Les États-Unis et la guerre d’Algérie

Irwin M. Wall, Les États-Unis et la guerre d’Algérie, Préface de Georges-Henri Soutou

Éditions Soleb, Paris, 2006, 464 pages
revue: Jean-Charles Jauffret

Accompagné d’une lumineuse préface de Georges-Henri Soutou, d’un cahier photographique, d’un index, d’une bonne bibliographie et de notes en fin de volume, cet ouvrage démontre l’omniprésence des Américains lors des bookdiverses phases de la guerre d’Algérie. Fin connaisseur de l’histoire politique française, Irwin M. Wall fait à la fois la synthèse de travaux parfois difficile d’accès pour le public francophone en même temps qu’il ouvre un certain nombre de pistes.

Sérénité de l’historien qui doute parfois et prend conscience qu’il suscite en ce sens un débat de fond. Se fondant sur la masse des archives américaines, tout en connaissant fort bien les fonds français, l’auteur rappelle en quoi les États-Unis, hormis les affaires de Suez et de Sakiet (risque d’extension du conflit algérien), ont maintenu la IVe République défaillante en œuvrant pour que les délibérations onusiennes ne tournent pas à son désavantage. Ils espèrent l’orienter vers une réforme indispensable permettant un désengagement qui ne fasse pas le jeu de Moscou, tout en redonnant à l’armée française sa place de premier rang au sein de l’OTAN.

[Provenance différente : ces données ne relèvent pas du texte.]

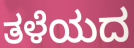
ತಳೆಯದ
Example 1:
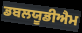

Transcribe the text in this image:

ਡਬਲਯੂਡੀਐਮ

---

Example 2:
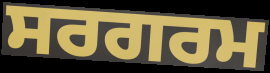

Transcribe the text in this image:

ਸਰਗਰਮ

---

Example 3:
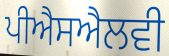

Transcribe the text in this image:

ਪੀਐਸਐਲਵੀ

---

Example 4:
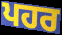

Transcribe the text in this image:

ਪਹਰ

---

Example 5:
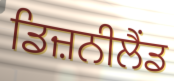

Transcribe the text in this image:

ਡਿਜ਼ਨੀਲੈਂਡ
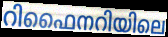
റിഫൈനറിയിലെ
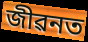
জীৱনত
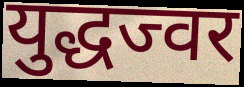
युद्धज्वर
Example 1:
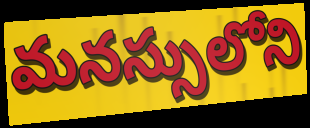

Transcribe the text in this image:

మనస్సులోని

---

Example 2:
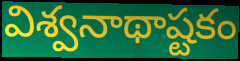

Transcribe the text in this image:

విశ్వనాథాష్టకం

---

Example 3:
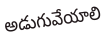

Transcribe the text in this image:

అడుగువేయాలి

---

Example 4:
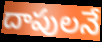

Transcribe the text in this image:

దాపులనే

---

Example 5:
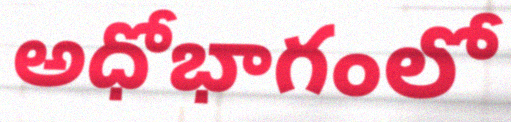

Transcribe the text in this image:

అధోభాగంలో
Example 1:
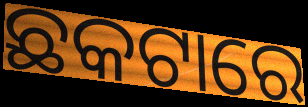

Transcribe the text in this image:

ଛକଟାରେ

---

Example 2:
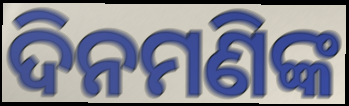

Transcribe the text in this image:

ଦିନମଣିଙ୍କ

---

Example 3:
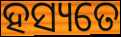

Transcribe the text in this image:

ହସ୍ୟତେ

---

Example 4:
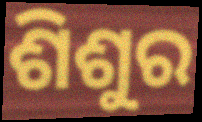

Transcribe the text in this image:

ଶିଶୁର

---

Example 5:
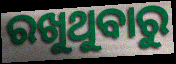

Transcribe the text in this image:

ରଖୁଥୁବାରୁ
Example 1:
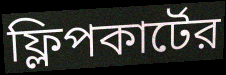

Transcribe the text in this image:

ফ্লিপকার্টের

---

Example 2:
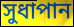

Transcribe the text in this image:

সুধাপান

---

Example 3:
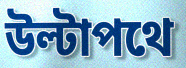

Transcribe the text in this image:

উল্টাপথে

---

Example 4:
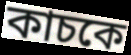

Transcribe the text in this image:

কাচকে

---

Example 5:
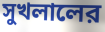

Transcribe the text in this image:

সুখলালের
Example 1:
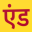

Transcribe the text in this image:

एंड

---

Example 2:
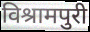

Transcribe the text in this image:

Un des apports de ce livre concerne l’affaire du détournement de l’avion de chefs du FLN, en octobre 1956. Pour les Américains, Ben Bella, surtout, représente une possibilité de solution politique, bêtement gâchée par cette maladresse mettant en avant la mésentente qui règne parmi les dirigeants français, alors que Washington sait que Paris a engagé auparavant des négociations secrètes. C’est avant tout l’incapacité de la IVe République qui est à l’origine de la célèbre affaire des « bons offices » américains avec la Tunisie, toujours dans une espérance de négociation. On conçoit mieux, dès lors, combien les États-Unis sont indifférents à la chute de ce régime sans prestige et le soutien immédiat apporté à De Gaulle, à qui on prête une volonté d’apaisement en Algérie devant conduire à une émancipation au sein d’une sorte de Commonwealth à la française. Cet ouvrage fera date en montrant en quoi le conflit algérien est au centre des rapports franco-américains plus que la question de la force de frappe. Comme le montre le mémorandum du 17 septembre 1958, le chef de l’État a besoin de l’appui des Américains pour sortir la France de son isolement diplomatique.

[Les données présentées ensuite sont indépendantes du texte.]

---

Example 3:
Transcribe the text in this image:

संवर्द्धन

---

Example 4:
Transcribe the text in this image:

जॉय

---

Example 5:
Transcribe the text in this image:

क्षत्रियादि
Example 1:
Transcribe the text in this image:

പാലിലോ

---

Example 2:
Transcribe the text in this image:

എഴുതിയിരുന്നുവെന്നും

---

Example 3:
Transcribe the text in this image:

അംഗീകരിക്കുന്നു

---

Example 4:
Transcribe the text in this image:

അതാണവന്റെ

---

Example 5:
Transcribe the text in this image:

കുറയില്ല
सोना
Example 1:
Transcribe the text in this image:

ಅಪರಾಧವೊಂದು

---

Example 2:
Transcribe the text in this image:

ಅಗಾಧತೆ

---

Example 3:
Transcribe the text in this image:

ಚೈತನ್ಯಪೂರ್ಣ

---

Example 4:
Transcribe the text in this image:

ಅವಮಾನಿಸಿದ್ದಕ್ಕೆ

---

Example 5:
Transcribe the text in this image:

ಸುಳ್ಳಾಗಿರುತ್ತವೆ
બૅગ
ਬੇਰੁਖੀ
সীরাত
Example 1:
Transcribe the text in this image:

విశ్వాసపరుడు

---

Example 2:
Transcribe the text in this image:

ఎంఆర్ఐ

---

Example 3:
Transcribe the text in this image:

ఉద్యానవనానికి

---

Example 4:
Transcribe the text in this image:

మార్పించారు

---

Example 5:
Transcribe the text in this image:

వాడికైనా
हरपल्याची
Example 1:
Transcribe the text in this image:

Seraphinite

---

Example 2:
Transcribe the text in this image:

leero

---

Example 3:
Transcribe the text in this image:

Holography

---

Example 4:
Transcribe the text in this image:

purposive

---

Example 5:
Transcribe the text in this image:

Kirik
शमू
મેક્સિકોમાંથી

Contrairement à ce que soutiennent les thuriféraires du Général, dans son désir de constituer un bloc eurafricain contrôlé par la France, celui-ci a hésité en Algérie sur la bonne politique à suivre, ce que démontrent les archives américaines. En « déconstruisant » le mythe de la constance de la pensée gaullienne (la biographie d’Eric Roussel est citée), Irwin M. Wall démontre en quoi l’influence de Washington a pesé lourd dans le tournant politique du 16 septembre 1959, le fameux discours sur l’autodétermination, ce qui promet de beaux échanges entre spécialistes de la question. L’historien américain porte le fer dans la plaie en soulignant combien les dernières hésitations, puis les mesures hâtives, entraînent un déchaînement de violence conduisant au déplacement de population des Français d’Algérie et à l’anarchie sanglante de 1962. En ce sens, la façon dont l’Algérie a accédé à l’indépendance révèle être plus de l’échec que du succès pour général de Gaulle dont, par ailleurs, l’auteur ne conteste en rien la place parmi les « grands ». Hauteur de vue de cette magistrale synthèse qui tient compte de la politique européenne de la France, des jeux d’influence entre Paris, Londres et Bonn, et de la question du directoire « tripartite ».

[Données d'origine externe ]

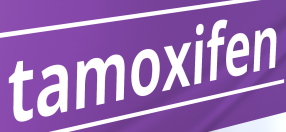
tamoxifen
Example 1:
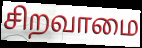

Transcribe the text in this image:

சிறவாமை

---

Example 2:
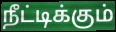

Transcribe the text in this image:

நீட்டிக்கும்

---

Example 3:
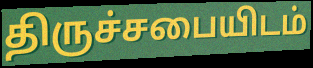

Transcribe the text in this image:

திருச்சபையிடம்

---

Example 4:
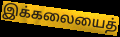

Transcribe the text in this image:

இக்கலையைத்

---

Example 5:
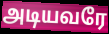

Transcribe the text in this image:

அடியவரே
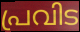
പ്രവിട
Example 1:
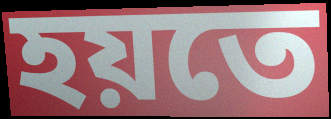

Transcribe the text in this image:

হয়তে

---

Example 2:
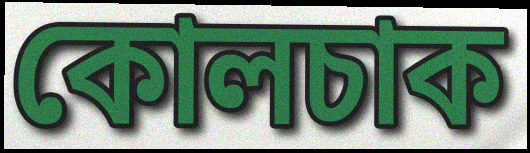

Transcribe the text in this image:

কোলচাক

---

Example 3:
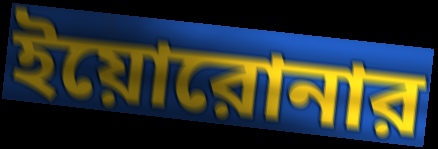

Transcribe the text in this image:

ইয়োরোনার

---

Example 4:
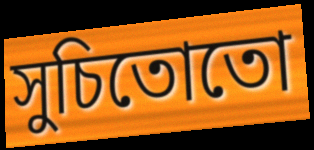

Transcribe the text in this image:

সুচিতোতো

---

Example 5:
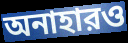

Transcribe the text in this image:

অনাহারও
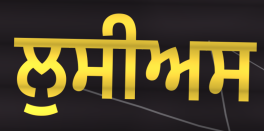
ਲੁਸੀਅਸ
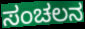
ಸಂಚಲನ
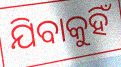
ଯିବାକୁହିଁ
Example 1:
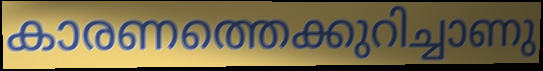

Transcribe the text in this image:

കാരണത്തെക്കുറിച്ചാണു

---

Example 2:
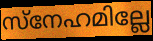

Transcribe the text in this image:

സ്നേഹമില്ലേ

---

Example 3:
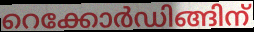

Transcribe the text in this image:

റെക്കോർഡിങ്ങിന്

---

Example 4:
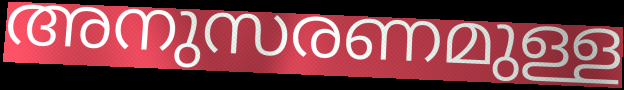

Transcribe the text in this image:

അനുസരണമുള്ള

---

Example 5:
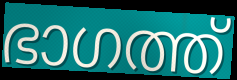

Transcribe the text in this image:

ഭാഗത്ത്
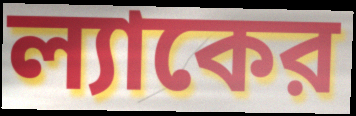
ল্যাকের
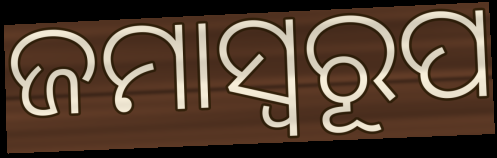
ଜମାସ୍ବରୂପ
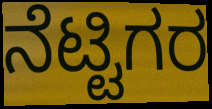
ನೆಟ್ಟಿಗರ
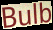
Bulb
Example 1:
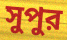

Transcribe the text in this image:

সুপুর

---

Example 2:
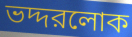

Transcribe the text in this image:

ভদ্দরলোক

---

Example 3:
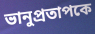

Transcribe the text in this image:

ভানুপ্রতাপকে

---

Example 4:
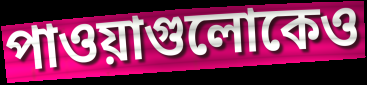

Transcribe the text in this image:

পাওয়াগুলোকেও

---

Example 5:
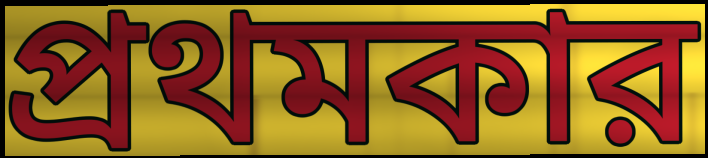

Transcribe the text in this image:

প্রথমকার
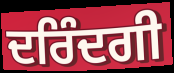
ਦਰਿੰਦਗੀ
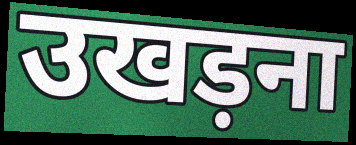
उखड़ना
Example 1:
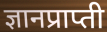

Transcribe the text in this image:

ज्ञानप्राप्ती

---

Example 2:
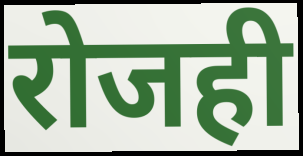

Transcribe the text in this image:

रोजही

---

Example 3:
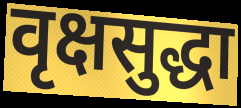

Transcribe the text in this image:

वृक्षसुद्धा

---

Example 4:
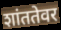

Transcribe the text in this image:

शांततेवर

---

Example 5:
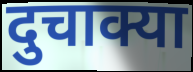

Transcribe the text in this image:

दुचाक्या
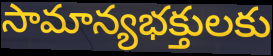
సామాన్యభక్తులకు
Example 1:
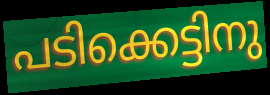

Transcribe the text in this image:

പടിക്കെട്ടിനു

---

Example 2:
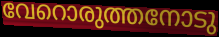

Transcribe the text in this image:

വേറൊരുത്തനോടു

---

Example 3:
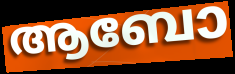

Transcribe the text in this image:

ആബോ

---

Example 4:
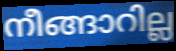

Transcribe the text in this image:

നീങ്ങാറില്ല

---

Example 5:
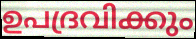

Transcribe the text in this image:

ഉപദ്രവിക്കും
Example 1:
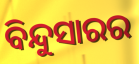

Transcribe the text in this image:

ବିନ୍ଦୁସାରର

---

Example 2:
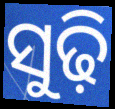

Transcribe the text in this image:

ସୁଢ଼ି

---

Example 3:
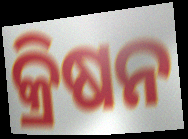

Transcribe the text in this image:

କ୍ରିଷନ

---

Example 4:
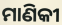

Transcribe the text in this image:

ମାଣିକୀ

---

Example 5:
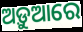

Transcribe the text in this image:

ଅଡ଼ୁଆରେ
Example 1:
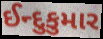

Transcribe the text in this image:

ઈન્દુકુમાર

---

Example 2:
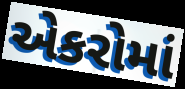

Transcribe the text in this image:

એકરોમાં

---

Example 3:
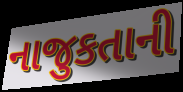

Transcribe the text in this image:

નાજુકતાની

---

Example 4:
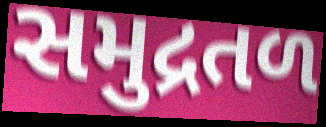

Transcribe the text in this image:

સમુદ્રતળ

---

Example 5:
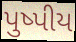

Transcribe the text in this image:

પુષ્પીય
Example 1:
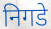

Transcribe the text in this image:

निगडे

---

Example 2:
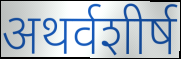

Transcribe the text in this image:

अथर्वशीर्ष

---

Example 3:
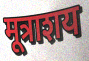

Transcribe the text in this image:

मूत्राशय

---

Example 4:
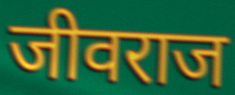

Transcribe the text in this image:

जीवराज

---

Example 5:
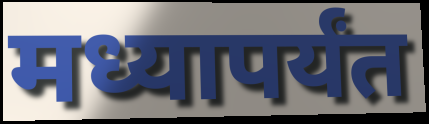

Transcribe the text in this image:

मध्यापर्यंत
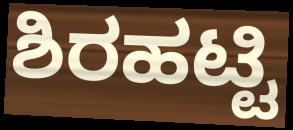
ಶಿರಹಟ್ಟಿ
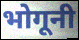
भोगूनी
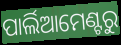
ପାର୍ଲିଆମେଣ୍ଟରୁ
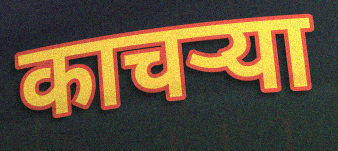
काचऱ्या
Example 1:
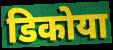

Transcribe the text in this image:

डिकोया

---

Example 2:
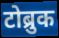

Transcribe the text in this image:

टोब्रुक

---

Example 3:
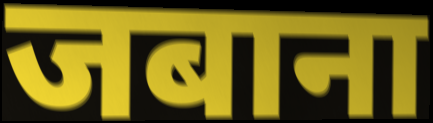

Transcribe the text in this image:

जबाना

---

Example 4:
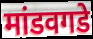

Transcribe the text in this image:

मांडवगडे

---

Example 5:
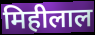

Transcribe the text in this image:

मिहीलाल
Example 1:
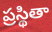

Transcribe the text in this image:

ప్రస్థితా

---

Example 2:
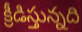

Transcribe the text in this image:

క్రీడిస్తున్నది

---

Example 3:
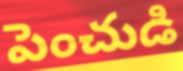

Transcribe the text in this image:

పెంచుడి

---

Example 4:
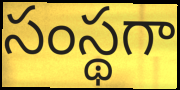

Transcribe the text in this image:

సంస్థగా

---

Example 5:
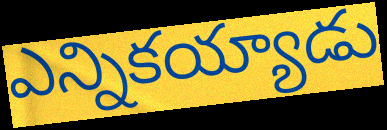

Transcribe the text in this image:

ఎన్నికయ్యాడు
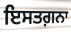
ਇਸਤਗ਼ਨਾ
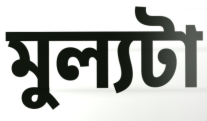
মুল্যটা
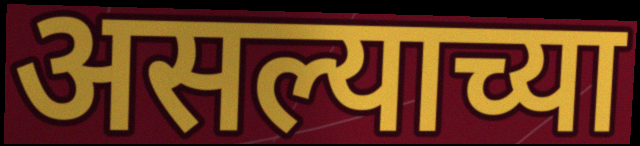
असल्याच्या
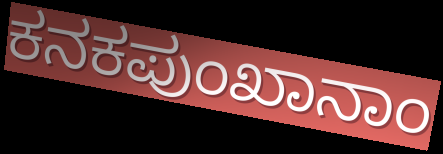
ಕನಕಪುಂಖಾನಾಂ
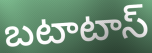
బటాటాస్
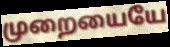
முறையையே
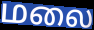
மலை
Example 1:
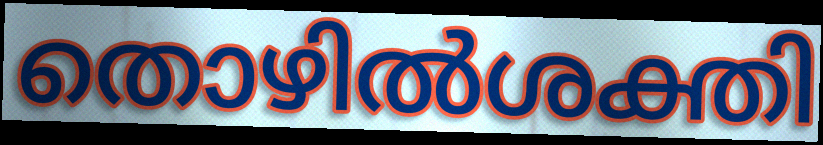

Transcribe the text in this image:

തൊഴിൽശക്തി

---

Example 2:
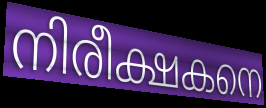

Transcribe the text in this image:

നിരീക്ഷകനെ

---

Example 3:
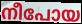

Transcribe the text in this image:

നീപോയ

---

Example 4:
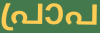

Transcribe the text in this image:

പ്രാപ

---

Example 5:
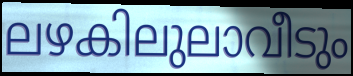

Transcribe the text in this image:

ലഴകിലുലാവീടും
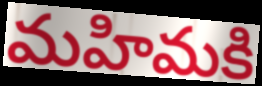
మహిమకి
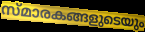
സ്മാരകങ്ങളുടെയും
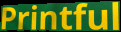
Printful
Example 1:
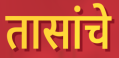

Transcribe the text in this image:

Très bien traduite par Philippe-Etienne Ravart, elle ouvre sur le contemporain et l’instabilité du monde multipolaire. Il reste à souhaiter qu’après les fautes commises par les néo conservateurs en Irak, où les États-Unis prennent, en quelque sorte, la place de la France lors de la guerre d’Algérie, ce livre puisse aider à refonder les relations franco-américaines face aux nouvelles menaces.